A funny thing happened when we filmed him at his new house in the Hamptons. It was wintertime and it was a brand-new home, built ‘on a potato field’ as he described it. We filmed him on his walk on the beautiful deserted beach and when we went back to his house, he lit a fire in the fireplace unaware that the flu was closed. Smoke poured into the room and I quickly ran and opened the flu, but not before the fireplace was smoke stained.
The recording of the rehearsals was interesting. We weren’t allowed to film the concert because of Steinberg and the Symphony’s recording contracts, but we were allowed to film rehearsals but not complete performances.

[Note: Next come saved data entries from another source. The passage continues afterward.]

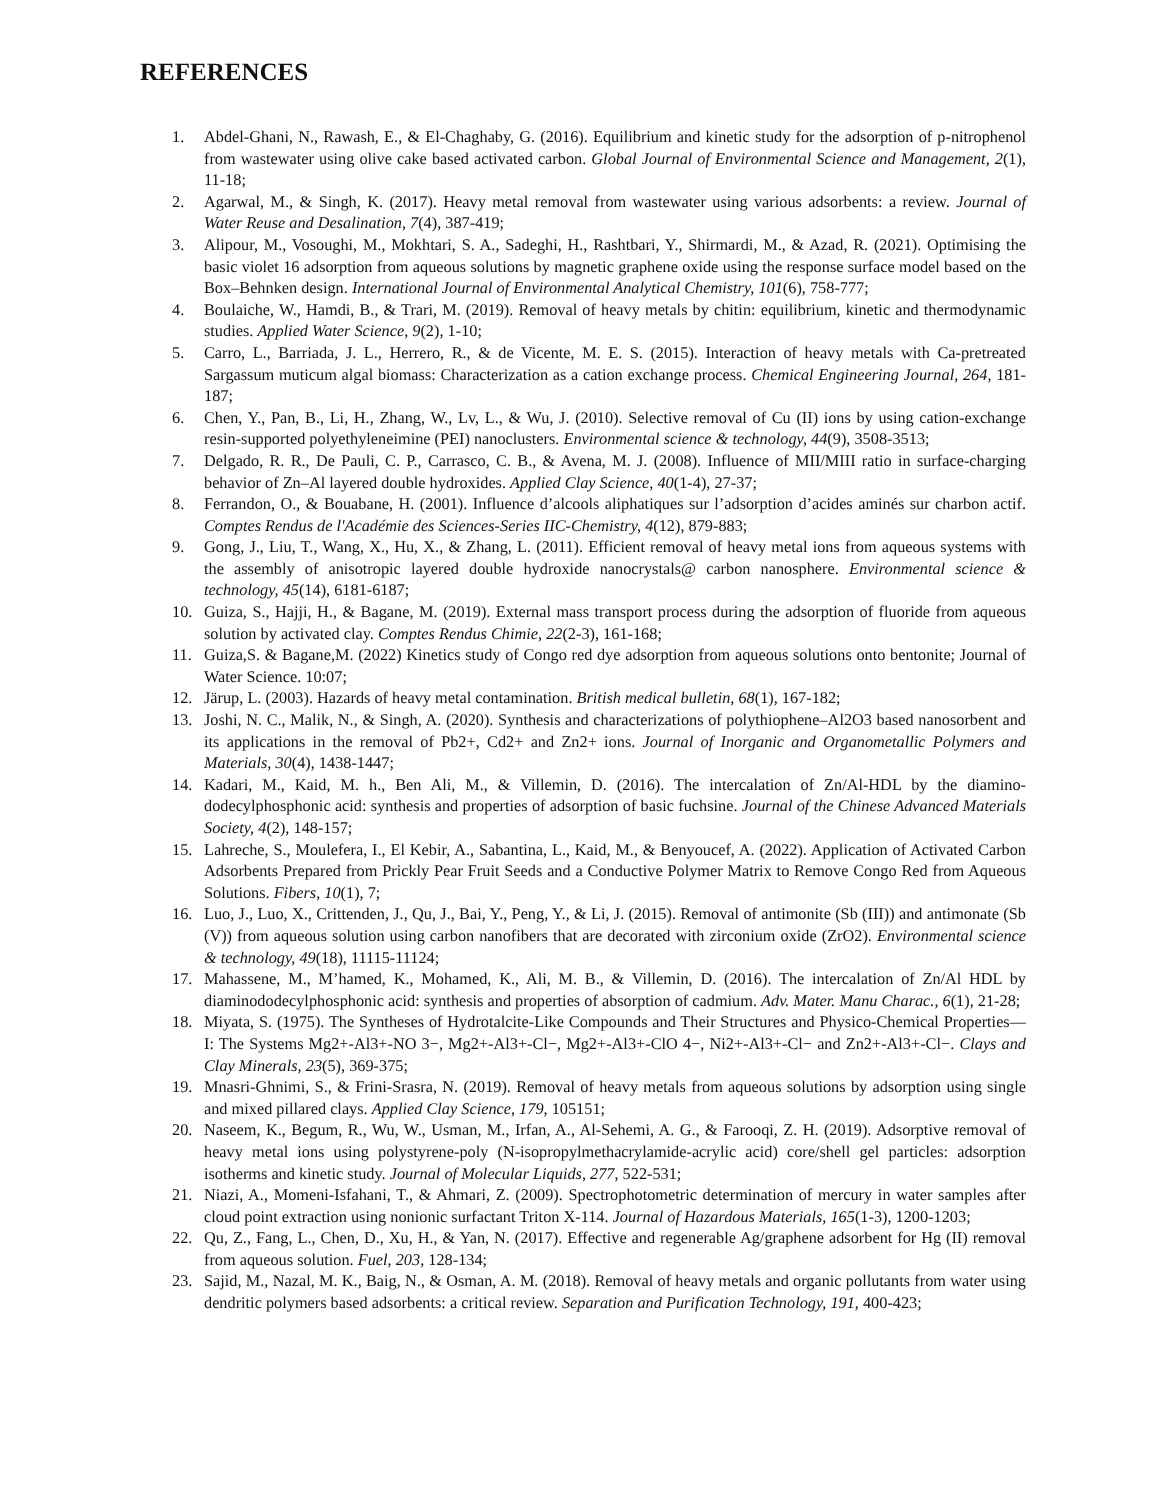REFERENCES
1. Abdel-Ghani, N., Rawash, E., & El-Chaghaby, G. (2016). Equilibrium and kinetic study for the adsorption of p-nitrophenol from wastewater using olive cake based activated carbon. Global Journal of Environmental Science and Management, 2(1), 11-18;
2. Agarwal, M., & Singh, K. (2017). Heavy metal removal from wastewater using various adsorbents: a review. Journal of Water Reuse and Desalination, 7(4), 387-419;
3. Alipour, M., Vosoughi, M., Mokhtari, S. A., Sadeghi, H., Rashtbari, Y., Shirmardi, M., & Azad, R. (2021). Optimising the basic violet 16 adsorption from aqueous solutions by magnetic graphene oxide using the response surface model based on the Box–Behnken design. International Journal of Environmental Analytical Chemistry, 101(6), 758-777;
4. Boulaiche, W., Hamdi, B., & Trari, M. (2019). Removal of heavy metals by chitin: equilibrium, kinetic and thermodynamic studies. Applied Water Science, 9(2), 1-10;
5. Carro, L., Barriada, J. L., Herrero, R., & de Vicente, M. E. S. (2015). Interaction of heavy metals with Ca-pretreated Sargassum muticum algal biomass: Characterization as a cation exchange process. Chemical Engineering Journal, 264, 181-187;
6. Chen, Y., Pan, B., Li, H., Zhang, W., Lv, L., & Wu, J. (2010). Selective removal of Cu (II) ions by using cation-exchange resin-supported polyethyleneimine (PEI) nanoclusters. Environmental science & technology, 44(9), 3508-3513;
7. Delgado, R. R., De Pauli, C. P., Carrasco, C. B., & Avena, M. J. (2008). Influence of MII/MIII ratio in surface-charging behavior of Zn–Al layered double hydroxides. Applied Clay Science, 40(1-4), 27-37;
8. Ferrandon, O., & Bouabane, H. (2001). Influence d’alcools aliphatiques sur l’adsorption d’acides aminés sur charbon actif. Comptes Rendus de l'Académie des Sciences-Series IIC-Chemistry, 4(12), 879-883;
9. Gong, J., Liu, T., Wang, X., Hu, X., & Zhang, L. (2011). Efficient removal of heavy metal ions from aqueous systems with the assembly of anisotropic layered double hydroxide nanocrystals@ carbon nanosphere. Environmental science & technology, 45(14), 6181-6187;
10. Guiza, S., Hajji, H., & Bagane, M. (2019). External mass transport process during the adsorption of fluoride from aqueous solution by activated clay. Comptes Rendus Chimie, 22(2-3), 161-168;
11. Guiza,S. & Bagane,M. (2022) Kinetics study of Congo red dye adsorption from aqueous solutions onto bentonite; Journal of Water Science. 10:07;
12. Järup, L. (2003). Hazards of heavy metal contamination. British medical bulletin, 68(1), 167-182;
13. Joshi, N. C., Malik, N., & Singh, A. (2020). Synthesis and characterizations of polythiophene–Al2O3 based nanosorbent and its applications in the removal of Pb2+, Cd2+ and Zn2+ ions. Journal of Inorganic and Organometallic Polymers and Materials, 30(4), 1438-1447;
14. Kadari, M., Kaid, M. h., Ben Ali, M., & Villemin, D. (2016). The intercalation of Zn/Al-HDL by the diamino-dodecylphosphonic acid: synthesis and properties of adsorption of basic fuchsine. Journal of the Chinese Advanced Materials Society, 4(2), 148-157;
15. Lahreche, S., Moulefera, I., El Kebir, A., Sabantina, L., Kaid, M., & Benyoucef, A. (2022). Application of Activated Carbon Adsorbents Prepared from Prickly Pear Fruit Seeds and a Conductive Polymer Matrix to Remove Congo Red from Aqueous Solutions. Fibers, 10(1), 7;
16. Luo, J., Luo, X., Crittenden, J., Qu, J., Bai, Y., Peng, Y., & Li, J. (2015). Removal of antimonite (Sb (III)) and antimonate (Sb (V)) from aqueous solution using carbon nanofibers that are decorated with zirconium oxide (ZrO2). Environmental science & technology, 49(18), 11115-11124;
17. Mahassene, M., M’hamed, K., Mohamed, K., Ali, M. B., & Villemin, D. (2016). The intercalation of Zn/Al HDL by diaminododecylphosphonic acid: synthesis and properties of absorption of cadmium. Adv. Mater. Manu Charac., 6(1), 21-28;
18. Miyata, S. (1975). The Syntheses of Hydrotalcite-Like Compounds and Their Structures and Physico-Chemical Properties—I: The Systems Mg2+-Al3+-NO 3−, Mg2+-Al3+-Cl−, Mg2+-Al3+-ClO 4−, Ni2+-Al3+-Cl− and Zn2+-Al3+-Cl−. Clays and Clay Minerals, 23(5), 369-375;
19. Mnasri-Ghnimi, S., & Frini-Srasra, N. (2019). Removal of heavy metals from aqueous solutions by adsorption using single and mixed pillared clays. Applied Clay Science, 179, 105151;
20. Naseem, K., Begum, R., Wu, W., Usman, M., Irfan, A., Al-Sehemi, A. G., & Farooqi, Z. H. (2019). Adsorptive removal of heavy metal ions using polystyrene-poly (N-isopropylmethacrylamide-acrylic acid) core/shell gel particles: adsorption isotherms and kinetic study. Journal of Molecular Liquids, 277, 522-531;
21. Niazi, A., Momeni-Isfahani, T., & Ahmari, Z. (2009). Spectrophotometric determination of mercury in water samples after cloud point extraction using nonionic surfactant Triton X-114. Journal of Hazardous Materials, 165(1-3), 1200-1203;
22. Qu, Z., Fang, L., Chen, D., Xu, H., & Yan, N. (2017). Effective and regenerable Ag/graphene adsorbent for Hg (II) removal from aqueous solution. Fuel, 203, 128-134;
23. Sajid, M., Nazal, M. K., Baig, N., & Osman, A. M. (2018). Removal of heavy metals and organic pollutants from water using dendritic polymers based adsorbents: a critical review. Separation and Purification Technology, 191, 400-423;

Miking the Orchestra was a pain in the ass. Normally, each section would be miked and then run the various microphones through a mixing board. Of course, we didn’t have multi track recording capability, so Matt hired a pompous sound engineer that went around the concert hall snapping his fingers looking for standing waves. He decided that the ideal microphone placement was in the center of the third row of the first balcony.
I put a microphone on Steinberg, a lavaliere. It was funny hearing him comment to the various members of the orchestra about the various borrowings and cliches in the new composer’s work. But what amazed me was the quality of the orchestra from Steinberg’s microphone compared to the ‘professional’ mic in the balcony. It was far far superior. Of course, the music was marred by the Conductor’ grunts and breathing but away from that, the music was much better, especially the strings.
I was able to stand behind Steinberg for several moments and the power of those wonderful musicians and their instruments pointing at Steinberg was insane. The control he had over such an extraordinary bunch of talent made our efforts pathetic.